The capabilities of hard- and software to actually handle interleaved execution efficiently, rather than just activating formerly unused SIMD units. The goal isn't just to issue at least one wavefront to each SIMD - it is to achieve full utilization even under the aspect of pipeline stalls and other limiting factors.
With the exception of dependences between queued commands visible to the API, what do these other elements measure as far as how freely the queues can issue past each other?
Individually: Nothing, at least nothing you couldn't read from the specs.
When issued concurrently: The actual possible gains from async scheduling.
The entire idea behind async computing is to increase the utilization by interleaving different workloads, which allows you to achieve full utilization of the entire GPU despite not having optimized your individual shaders onto the pipeline of each GPU architecture.
However, there are many limitations which can prevent actual concurrent execution on a per SIMD level, leave alone efficient execution, e.g. register file usage, L1 and L2 cache misses, shared command paths and so on. So two workloads can't be taken as suited for concurrent execution per default, but each single pair actually needs to be tested individually.
The multi-queue version of the test did not reveal a major difference in the behavior of GCN, although I didn't see more than a few batches posted.
There's no guarantee of uniform queue loading, and AMD admitted the count of queues is currently overkill, so restricting an ACE's ability to track resources to a small fraction of the GPU's throughput might hamstring it.
I actually don't know for sure yet, either. That's why I suggested to include these parameters as variables into the testbench.
The lower limit for Nvidia is 64? I thought it was half that.
You are right, somewhat, I oversimplified that statement. Wavefront size is 32 for Nvidia and so is therefore optimal workgroup size, however, with 2048 shaders and only 32 concurrent kernels, you can only achieve full shader saturation with at least 64 threads per kernel on average. You can still issue the kernel to operate with a workgroup size of 32, but there shouldn't be less than 64 threads on average.
Either way, since scheduling and launch is measured at a wavefront or warp granularity, what insight does a fully utilized SIMD give towards measuring how freely queued launches can move past each other?
Well, out of order launches respectively scheduling full wavefronts are only one half of async compute. The actual concurrent execution of multiple wavefronts per SIMD is the other half.

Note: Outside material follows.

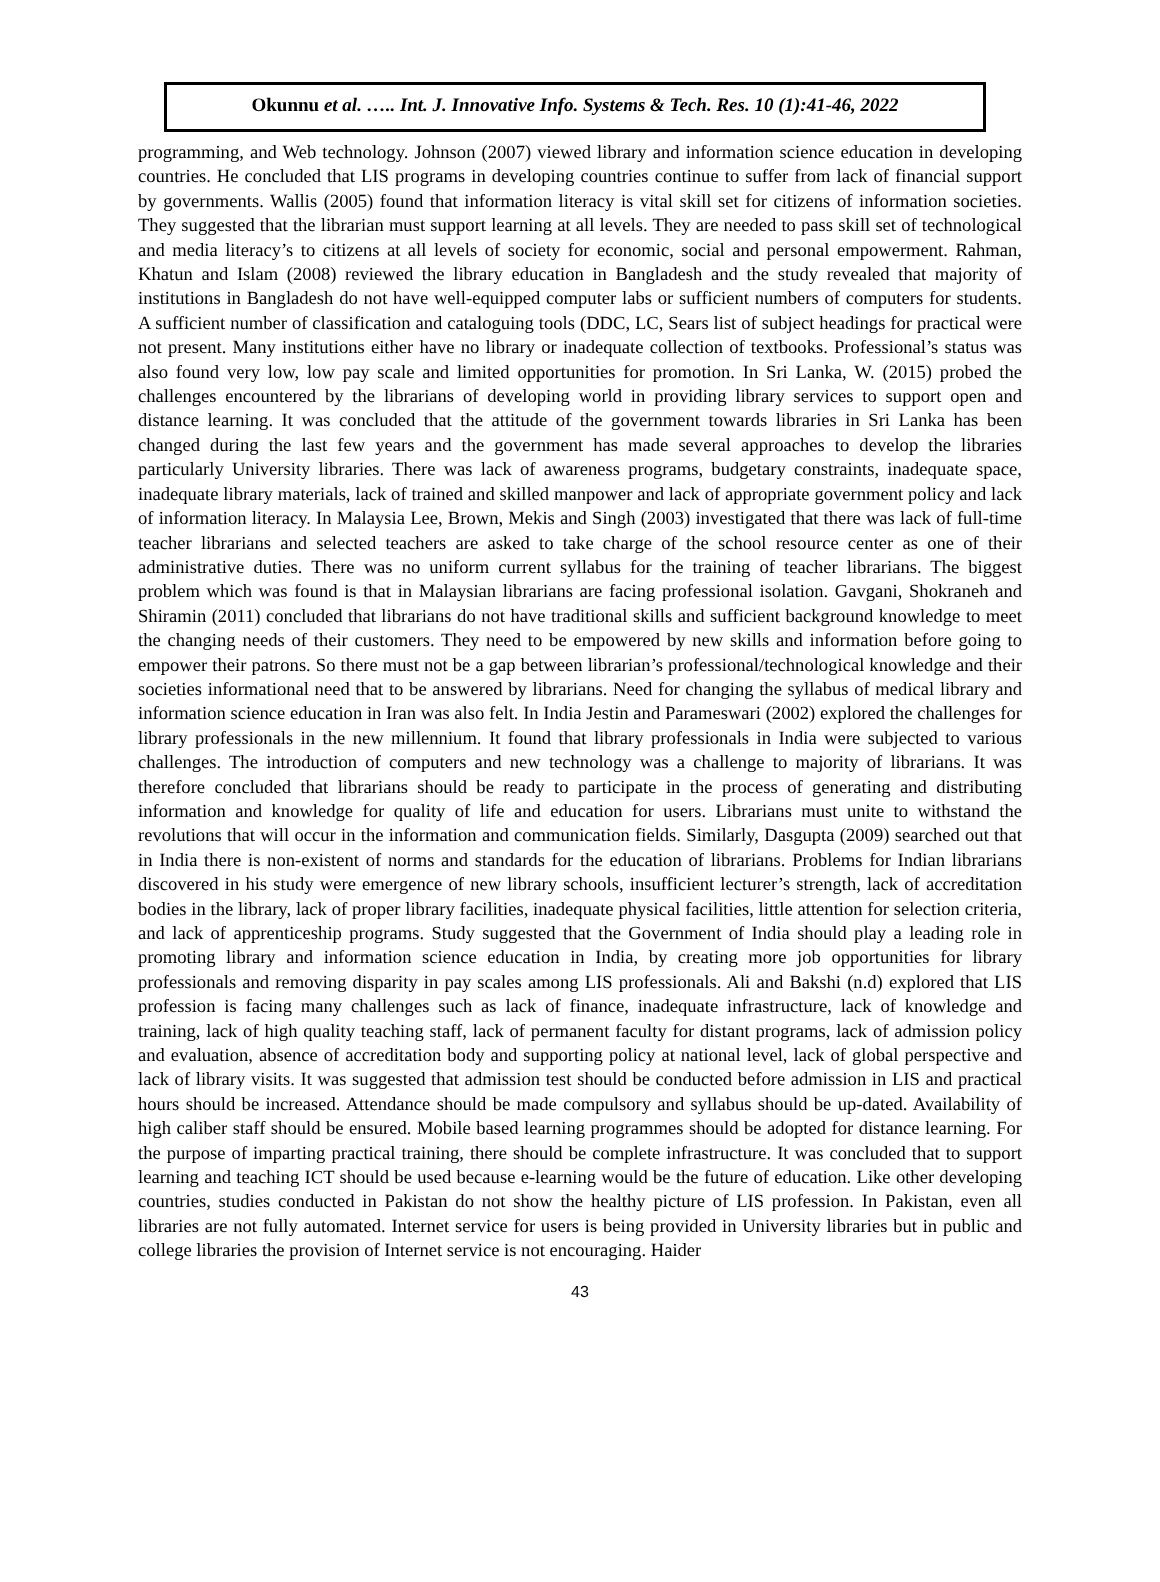Okunnu et al. ….. Int. J. Innovative Info. Systems & Tech. Res. 10 (1):41-46, 2022
programming, and Web technology. Johnson (2007) viewed library and information science education in developing countries. He concluded that LIS programs in developing countries continue to suffer from lack of financial support by governments. Wallis (2005) found that information literacy is vital skill set for citizens of information societies. They suggested that the librarian must support learning at all levels. They are needed to pass skill set of technological and media literacy’s to citizens at all levels of society for economic, social and personal empowerment. Rahman, Khatun and Islam (2008) reviewed the library education in Bangladesh and the study revealed that majority of institutions in Bangladesh do not have well-equipped computer labs or sufficient numbers of computers for students. A sufficient number of classification and cataloguing tools (DDC, LC, Sears list of subject headings for practical were not present. Many institutions either have no library or inadequate collection of textbooks. Professional’s status was also found very low, low pay scale and limited opportunities for promotion. In Sri Lanka, W. (2015) probed the challenges encountered by the librarians of developing world in providing library services to support open and distance learning. It was concluded that the attitude of the government towards libraries in Sri Lanka has been changed during the last few years and the government has made several approaches to develop the libraries particularly University libraries. There was lack of awareness programs, budgetary constraints, inadequate space, inadequate library materials, lack of trained and skilled manpower and lack of appropriate government policy and lack of information literacy. In Malaysia Lee, Brown, Mekis and Singh (2003) investigated that there was lack of full-time teacher librarians and selected teachers are asked to take charge of the school resource center as one of their administrative duties. There was no uniform current syllabus for the training of teacher librarians. The biggest problem which was found is that in Malaysian librarians are facing professional isolation. Gavgani, Shokraneh and Shiramin (2011) concluded that librarians do not have traditional skills and sufficient background knowledge to meet the changing needs of their customers. They need to be empowered by new skills and information before going to empower their patrons. So there must not be a gap between librarian’s professional/technological knowledge and their societies informational need that to be answered by librarians. Need for changing the syllabus of medical library and information science education in Iran was also felt. In India Jestin and Parameswari (2002) explored the challenges for library professionals in the new millennium. It found that library professionals in India were subjected to various challenges. The introduction of computers and new technology was a challenge to majority of librarians. It was therefore concluded that librarians should be ready to participate in the process of generating and distributing information and knowledge for quality of life and education for users. Librarians must unite to withstand the revolutions that will occur in the information and communication fields. Similarly, Dasgupta (2009) searched out that in India there is non-existent of norms and standards for the education of librarians. Problems for Indian librarians discovered in his study were emergence of new library schools, insufficient lecturer’s strength, lack of accreditation bodies in the library, lack of proper library facilities, inadequate physical facilities, little attention for selection criteria, and lack of apprenticeship programs. Study suggested that the Government of India should play a leading role in promoting library and information science education in India, by creating more job opportunities for library professionals and removing disparity in pay scales among LIS professionals. Ali and Bakshi (n.d) explored that LIS profession is facing many challenges such as lack of finance, inadequate infrastructure, lack of knowledge and training, lack of high quality teaching staff, lack of permanent faculty for distant programs, lack of admission policy and evaluation, absence of accreditation body and supporting policy at national level, lack of global perspective and lack of library visits. It was suggested that admission test should be conducted before admission in LIS and practical hours should be increased. Attendance should be made compulsory and syllabus should be up-dated. Availability of high caliber staff should be ensured. Mobile based learning programmes should be adopted for distance learning. For the purpose of imparting practical training, there should be complete infrastructure. It was concluded that to support learning and teaching ICT should be used because e-learning would be the future of education. Like other developing countries, studies conducted in Pakistan do not show the healthy picture of LIS profession. In Pakistan, even all libraries are not fully automated. Internet service for users is being provided in University libraries but in public and college libraries the provision of Internet service is not encouraging. Haider
43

You can construct scenarios where only the one OR the other aspect will limit you, but the goal is to find the point where you are limited by neither, but by raw performance of the card instead. That is the sweet point you want to hit.
In order to stay on the original topic:
Effective latency is also a function of both. In order to keep it down, you need your kernel scheduled ASAP, as well as ensuring efficient concurrent execution on SIMD units which are possibly already under full load. You should never hope on finding completely idle SIMD units nor can guarantee that scheduling is even possible right now due to various constraints.